What is expected:
Among the entries below, extract exactly the lines that run from the one with "POLYGON 0.71 1.77" through the one with "POLYGON 2.54 0.68", both ends included.

[Hardware project source files]

========

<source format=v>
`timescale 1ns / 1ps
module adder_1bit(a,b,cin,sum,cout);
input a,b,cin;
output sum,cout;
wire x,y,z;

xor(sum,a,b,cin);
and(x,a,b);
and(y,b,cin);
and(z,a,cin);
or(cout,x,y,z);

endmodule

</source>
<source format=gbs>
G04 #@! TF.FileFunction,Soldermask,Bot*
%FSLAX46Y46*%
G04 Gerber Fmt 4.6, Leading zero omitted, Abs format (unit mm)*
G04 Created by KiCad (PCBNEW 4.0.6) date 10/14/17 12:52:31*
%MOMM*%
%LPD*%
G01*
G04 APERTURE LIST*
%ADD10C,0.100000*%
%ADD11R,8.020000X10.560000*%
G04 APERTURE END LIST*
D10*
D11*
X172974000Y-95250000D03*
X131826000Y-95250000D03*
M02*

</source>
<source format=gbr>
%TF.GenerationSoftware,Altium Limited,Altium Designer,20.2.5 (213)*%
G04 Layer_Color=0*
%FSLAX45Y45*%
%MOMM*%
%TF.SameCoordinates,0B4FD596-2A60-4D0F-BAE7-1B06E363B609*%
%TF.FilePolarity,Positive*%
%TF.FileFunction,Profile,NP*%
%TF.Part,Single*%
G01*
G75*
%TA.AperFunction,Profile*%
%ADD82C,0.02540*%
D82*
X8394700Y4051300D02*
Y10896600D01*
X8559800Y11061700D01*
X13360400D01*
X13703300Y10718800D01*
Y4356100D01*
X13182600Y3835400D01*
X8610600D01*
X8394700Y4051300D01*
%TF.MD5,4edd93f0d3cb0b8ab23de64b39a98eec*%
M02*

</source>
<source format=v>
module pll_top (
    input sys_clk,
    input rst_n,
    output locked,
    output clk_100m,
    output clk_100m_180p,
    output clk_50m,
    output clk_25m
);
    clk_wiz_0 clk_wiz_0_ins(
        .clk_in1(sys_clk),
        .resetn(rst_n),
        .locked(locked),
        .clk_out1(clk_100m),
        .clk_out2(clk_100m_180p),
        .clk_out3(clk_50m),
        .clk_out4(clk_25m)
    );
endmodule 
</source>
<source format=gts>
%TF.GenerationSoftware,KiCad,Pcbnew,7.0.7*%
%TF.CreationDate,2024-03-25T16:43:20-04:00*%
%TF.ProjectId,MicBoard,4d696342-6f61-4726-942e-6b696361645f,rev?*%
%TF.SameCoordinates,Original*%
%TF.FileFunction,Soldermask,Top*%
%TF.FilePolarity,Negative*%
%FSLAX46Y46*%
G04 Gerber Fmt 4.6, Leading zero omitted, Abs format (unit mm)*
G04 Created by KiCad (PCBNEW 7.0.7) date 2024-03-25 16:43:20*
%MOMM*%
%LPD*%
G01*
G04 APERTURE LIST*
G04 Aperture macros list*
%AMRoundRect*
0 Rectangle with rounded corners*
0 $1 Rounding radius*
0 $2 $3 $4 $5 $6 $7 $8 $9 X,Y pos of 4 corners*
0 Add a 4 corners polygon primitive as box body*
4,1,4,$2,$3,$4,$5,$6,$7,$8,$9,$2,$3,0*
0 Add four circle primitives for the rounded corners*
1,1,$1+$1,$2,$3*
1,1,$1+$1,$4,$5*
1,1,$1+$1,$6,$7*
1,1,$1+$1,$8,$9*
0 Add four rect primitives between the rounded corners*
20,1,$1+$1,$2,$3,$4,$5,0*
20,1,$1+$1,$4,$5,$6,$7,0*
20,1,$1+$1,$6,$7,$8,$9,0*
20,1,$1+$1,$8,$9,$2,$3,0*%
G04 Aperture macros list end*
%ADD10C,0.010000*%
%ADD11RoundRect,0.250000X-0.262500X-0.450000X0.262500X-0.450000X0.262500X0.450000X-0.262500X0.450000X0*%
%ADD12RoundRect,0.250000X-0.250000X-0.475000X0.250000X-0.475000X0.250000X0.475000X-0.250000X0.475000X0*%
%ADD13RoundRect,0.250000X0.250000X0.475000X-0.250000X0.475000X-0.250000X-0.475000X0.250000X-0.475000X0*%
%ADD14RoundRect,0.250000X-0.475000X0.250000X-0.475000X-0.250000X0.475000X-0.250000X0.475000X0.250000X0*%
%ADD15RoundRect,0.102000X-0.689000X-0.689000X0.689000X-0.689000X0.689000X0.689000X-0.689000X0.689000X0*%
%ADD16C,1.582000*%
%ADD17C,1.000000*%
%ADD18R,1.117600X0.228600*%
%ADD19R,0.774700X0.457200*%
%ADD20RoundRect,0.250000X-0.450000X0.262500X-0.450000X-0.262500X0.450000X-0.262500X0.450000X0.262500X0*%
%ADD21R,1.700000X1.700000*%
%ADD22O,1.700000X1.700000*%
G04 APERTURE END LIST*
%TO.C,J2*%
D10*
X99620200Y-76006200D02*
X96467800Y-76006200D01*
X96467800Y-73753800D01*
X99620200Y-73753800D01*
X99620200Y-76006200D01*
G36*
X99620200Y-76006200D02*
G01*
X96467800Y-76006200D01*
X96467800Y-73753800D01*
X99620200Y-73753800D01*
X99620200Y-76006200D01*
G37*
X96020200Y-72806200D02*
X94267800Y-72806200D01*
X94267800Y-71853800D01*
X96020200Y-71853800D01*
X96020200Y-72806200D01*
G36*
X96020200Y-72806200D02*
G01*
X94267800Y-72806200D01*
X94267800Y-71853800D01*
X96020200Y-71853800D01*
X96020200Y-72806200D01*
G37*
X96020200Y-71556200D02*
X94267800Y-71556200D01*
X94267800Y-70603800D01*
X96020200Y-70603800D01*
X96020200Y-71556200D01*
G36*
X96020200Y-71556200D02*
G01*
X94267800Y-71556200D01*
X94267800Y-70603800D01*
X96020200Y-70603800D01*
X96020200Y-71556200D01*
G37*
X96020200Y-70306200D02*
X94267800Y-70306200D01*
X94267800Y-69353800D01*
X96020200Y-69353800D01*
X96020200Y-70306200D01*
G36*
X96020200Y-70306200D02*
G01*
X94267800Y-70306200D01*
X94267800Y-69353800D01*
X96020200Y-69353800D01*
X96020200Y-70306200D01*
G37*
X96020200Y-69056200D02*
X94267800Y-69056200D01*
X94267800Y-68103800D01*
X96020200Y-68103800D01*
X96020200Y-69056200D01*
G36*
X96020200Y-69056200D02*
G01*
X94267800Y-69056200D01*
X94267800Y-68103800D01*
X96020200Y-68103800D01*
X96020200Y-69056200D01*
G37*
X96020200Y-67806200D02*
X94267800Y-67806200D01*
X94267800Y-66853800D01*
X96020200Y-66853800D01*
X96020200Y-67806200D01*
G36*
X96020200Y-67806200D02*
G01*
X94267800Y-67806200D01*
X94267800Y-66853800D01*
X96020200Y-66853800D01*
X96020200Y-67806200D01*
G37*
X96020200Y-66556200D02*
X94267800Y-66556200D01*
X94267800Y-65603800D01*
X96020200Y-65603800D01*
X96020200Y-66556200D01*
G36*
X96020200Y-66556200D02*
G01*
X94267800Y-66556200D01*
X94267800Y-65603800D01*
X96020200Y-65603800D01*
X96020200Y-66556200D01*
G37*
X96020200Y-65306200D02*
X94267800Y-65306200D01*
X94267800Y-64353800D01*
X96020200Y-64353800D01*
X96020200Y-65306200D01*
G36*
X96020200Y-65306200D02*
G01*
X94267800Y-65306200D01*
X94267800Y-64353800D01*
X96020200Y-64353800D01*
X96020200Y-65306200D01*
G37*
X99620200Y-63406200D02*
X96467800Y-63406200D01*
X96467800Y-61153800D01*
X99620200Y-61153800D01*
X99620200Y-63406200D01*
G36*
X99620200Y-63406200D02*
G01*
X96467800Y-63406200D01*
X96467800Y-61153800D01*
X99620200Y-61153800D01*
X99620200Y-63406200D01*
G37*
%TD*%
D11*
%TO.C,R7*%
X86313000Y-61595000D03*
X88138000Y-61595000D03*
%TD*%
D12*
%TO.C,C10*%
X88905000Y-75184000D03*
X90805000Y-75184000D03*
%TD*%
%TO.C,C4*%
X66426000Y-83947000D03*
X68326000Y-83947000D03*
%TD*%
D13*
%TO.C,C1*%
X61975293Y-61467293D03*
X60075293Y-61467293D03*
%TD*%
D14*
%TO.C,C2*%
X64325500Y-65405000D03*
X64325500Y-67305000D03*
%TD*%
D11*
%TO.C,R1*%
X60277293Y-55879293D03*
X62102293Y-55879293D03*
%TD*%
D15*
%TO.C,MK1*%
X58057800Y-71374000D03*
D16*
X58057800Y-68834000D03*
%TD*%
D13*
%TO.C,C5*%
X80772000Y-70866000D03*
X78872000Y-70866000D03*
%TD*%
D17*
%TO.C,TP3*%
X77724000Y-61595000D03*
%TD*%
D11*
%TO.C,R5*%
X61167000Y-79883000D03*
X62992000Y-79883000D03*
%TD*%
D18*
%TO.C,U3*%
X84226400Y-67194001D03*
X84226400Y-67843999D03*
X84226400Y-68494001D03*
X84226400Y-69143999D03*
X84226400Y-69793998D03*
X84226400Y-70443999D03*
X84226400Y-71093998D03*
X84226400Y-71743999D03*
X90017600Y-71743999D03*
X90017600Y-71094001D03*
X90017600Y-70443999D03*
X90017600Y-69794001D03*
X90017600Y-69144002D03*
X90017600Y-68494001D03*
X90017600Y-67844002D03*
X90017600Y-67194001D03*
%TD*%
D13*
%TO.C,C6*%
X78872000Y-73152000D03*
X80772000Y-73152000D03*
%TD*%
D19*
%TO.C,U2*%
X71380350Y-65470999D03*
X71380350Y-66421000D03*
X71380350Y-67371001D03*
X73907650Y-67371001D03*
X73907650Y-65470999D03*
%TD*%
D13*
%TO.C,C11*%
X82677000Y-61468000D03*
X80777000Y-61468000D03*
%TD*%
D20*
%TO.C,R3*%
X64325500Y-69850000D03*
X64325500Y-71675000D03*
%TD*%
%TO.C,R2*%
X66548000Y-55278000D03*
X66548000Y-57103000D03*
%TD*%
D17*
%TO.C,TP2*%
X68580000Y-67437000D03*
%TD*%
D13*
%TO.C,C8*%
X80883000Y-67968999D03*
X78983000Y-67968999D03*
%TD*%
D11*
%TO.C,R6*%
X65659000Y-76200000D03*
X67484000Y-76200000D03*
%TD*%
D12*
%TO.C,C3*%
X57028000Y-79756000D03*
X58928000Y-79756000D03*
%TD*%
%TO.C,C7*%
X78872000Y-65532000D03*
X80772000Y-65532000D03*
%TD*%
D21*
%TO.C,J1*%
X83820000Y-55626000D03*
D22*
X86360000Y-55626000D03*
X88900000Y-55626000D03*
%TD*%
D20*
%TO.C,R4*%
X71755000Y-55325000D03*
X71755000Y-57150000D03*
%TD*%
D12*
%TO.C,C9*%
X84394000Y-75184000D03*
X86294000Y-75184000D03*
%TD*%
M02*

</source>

========

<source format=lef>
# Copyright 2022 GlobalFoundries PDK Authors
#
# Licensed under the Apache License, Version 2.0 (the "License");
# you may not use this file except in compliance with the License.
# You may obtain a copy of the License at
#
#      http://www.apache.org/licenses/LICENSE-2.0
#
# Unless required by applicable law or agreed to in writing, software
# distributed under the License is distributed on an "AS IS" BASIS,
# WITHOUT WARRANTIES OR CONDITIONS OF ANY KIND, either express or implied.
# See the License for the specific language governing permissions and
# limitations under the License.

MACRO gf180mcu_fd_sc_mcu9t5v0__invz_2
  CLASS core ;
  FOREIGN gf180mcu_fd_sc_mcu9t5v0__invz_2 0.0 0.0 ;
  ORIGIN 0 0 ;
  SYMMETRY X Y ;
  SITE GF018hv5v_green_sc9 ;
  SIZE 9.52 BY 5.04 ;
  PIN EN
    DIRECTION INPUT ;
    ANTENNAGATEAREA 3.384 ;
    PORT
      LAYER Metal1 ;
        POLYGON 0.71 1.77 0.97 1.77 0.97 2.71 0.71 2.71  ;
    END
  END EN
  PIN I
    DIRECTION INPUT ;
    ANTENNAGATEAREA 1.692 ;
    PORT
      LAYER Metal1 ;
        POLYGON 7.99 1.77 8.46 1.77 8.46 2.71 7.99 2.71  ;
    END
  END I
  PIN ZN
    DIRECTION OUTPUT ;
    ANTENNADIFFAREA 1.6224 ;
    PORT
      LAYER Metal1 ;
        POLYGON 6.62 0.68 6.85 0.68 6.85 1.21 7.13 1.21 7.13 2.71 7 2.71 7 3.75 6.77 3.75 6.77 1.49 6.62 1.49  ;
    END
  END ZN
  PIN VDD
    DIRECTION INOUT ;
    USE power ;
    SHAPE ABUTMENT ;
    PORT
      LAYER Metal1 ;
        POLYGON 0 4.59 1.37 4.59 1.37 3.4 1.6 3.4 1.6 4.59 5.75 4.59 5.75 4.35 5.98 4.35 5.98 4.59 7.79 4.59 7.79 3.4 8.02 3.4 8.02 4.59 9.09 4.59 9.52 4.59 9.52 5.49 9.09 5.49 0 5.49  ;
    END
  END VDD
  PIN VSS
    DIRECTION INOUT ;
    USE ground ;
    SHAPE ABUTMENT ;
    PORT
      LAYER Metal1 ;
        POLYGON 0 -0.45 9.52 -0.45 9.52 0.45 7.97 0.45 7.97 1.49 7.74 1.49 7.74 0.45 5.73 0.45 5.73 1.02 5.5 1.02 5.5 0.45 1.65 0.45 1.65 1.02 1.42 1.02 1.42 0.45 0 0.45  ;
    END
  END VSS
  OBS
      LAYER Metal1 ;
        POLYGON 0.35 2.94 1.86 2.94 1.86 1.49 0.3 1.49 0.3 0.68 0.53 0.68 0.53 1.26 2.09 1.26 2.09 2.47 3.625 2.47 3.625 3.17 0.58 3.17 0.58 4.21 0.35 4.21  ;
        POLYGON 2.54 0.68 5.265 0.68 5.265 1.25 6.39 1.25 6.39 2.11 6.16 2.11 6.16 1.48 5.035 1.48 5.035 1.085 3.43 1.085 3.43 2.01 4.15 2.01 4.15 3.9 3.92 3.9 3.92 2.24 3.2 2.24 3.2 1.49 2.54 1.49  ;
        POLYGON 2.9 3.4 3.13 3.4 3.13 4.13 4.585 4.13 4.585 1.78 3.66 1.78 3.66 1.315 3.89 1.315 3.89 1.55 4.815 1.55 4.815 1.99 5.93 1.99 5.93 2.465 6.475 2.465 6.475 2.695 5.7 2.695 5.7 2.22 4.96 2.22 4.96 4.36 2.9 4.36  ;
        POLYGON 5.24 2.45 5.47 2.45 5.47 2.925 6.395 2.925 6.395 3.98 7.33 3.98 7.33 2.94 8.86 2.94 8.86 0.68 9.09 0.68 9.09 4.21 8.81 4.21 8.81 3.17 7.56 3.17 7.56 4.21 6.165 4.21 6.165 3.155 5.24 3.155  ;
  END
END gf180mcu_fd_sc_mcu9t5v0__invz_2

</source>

========

Response area:
        POLYGON 0.71 1.77 0.97 1.77 0.97 2.71 0.71 2.71  ;
    END
  END EN
  PIN I
    DIRECTION INPUT ;
    ANTENNAGATEAREA 1.692 ;
    PORT
      LAYER Metal1 ;
        POLYGON 7.99 1.77 8.46 1.77 8.46 2.71 7.99 2.71  ;
    END
  END I
  PIN ZN
    DIRECTION OUTPUT ;
    ANTENNADIFFAREA 1.6224 ;
    PORT
      LAYER Metal1 ;
        POLYGON 6.62 0.68 6.85 0.68 6.85 1.21 7.13 1.21 7.13 2.71 7 2.71 7 3.75 6.77 3.75 6.77 1.49 6.62 1.49  ;
    END
  END ZN
  PIN VDD
    DIRECTION INOUT ;
    USE power ;
    SHAPE ABUTMENT ;
    PORT
      LAYER Metal1 ;
        POLYGON 0 4.59 1.37 4.59 1.37 3.4 1.6 3.4 1.6 4.59 5.75 4.59 5.75 4.35 5.98 4.35 5.98 4.59 7.79 4.59 7.79 3.4 8.02 3.4 8.02 4.59 9.09 4.59 9.52 4.59 9.52 5.49 9.09 5.49 0 5.49  ;
    END
  END VDD
  PIN VSS
    DIRECTION INOUT ;
    USE ground ;
    SHAPE ABUTMENT ;
    PORT
      LAYER Metal1 ;
        POLYGON 0 -0.45 9.52 -0.45 9.52 0.45 7.97 0.45 7.97 1.49 7.74 1.49 7.74 0.45 5.73 0.45 5.73 1.02 5.5 1.02 5.5 0.45 1.65 0.45 1.65 1.02 1.42 1.02 1.42 0.45 0 0.45  ;
    END
  END VSS
  OBS
      LAYER Metal1 ;
        POLYGON 0.35 2.94 1.86 2.94 1.86 1.49 0.3 1.49 0.3 0.68 0.53 0.68 0.53 1.26 2.09 1.26 2.09 2.47 3.625 2.47 3.625 3.17 0.58 3.17 0.58 4.21 0.35 4.21  ;
        POLYGON 2.54 0.68 5.265 0.68 5.265 1.25 6.39 1.25 6.39 2.11 6.16 2.11 6.16 1.48 5.035 1.48 5.035 1.085 3.43 1.085 3.43 2.01 4.15 2.01 4.15 3.9 3.92 3.9 3.92 2.24 3.2 2.24 3.2 1.49 2.54 1.49  ;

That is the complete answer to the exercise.